== Prompt ==
Filter the entries and keep only the lines where the string "VIERTEENTIE" appears.

== Page images and extracted text ==
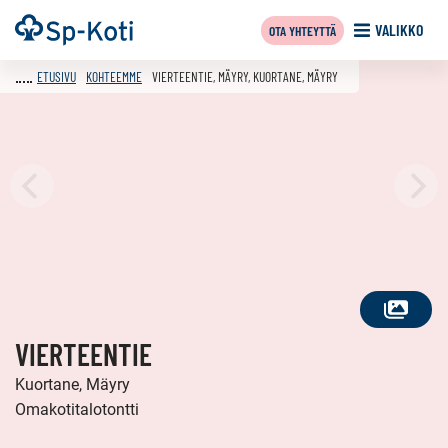
Siirry
Etusivu
VALIKKO
OTA YHTEYTTÄ
sisältöön
ETUSIVU
KOHTEEMME
VIERTEENTIE, MÄYRY, KUORTANE, MÄYRY
KATSO
VIERTEENTIE
KAIKKI
KUVAT
Kuortane, Mäyry
Omakotitalotontti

== Answer to the problem ==
VIERTEENTIE, MÄYRY, KUORTANE, MÄYRY
VIERTEENTIE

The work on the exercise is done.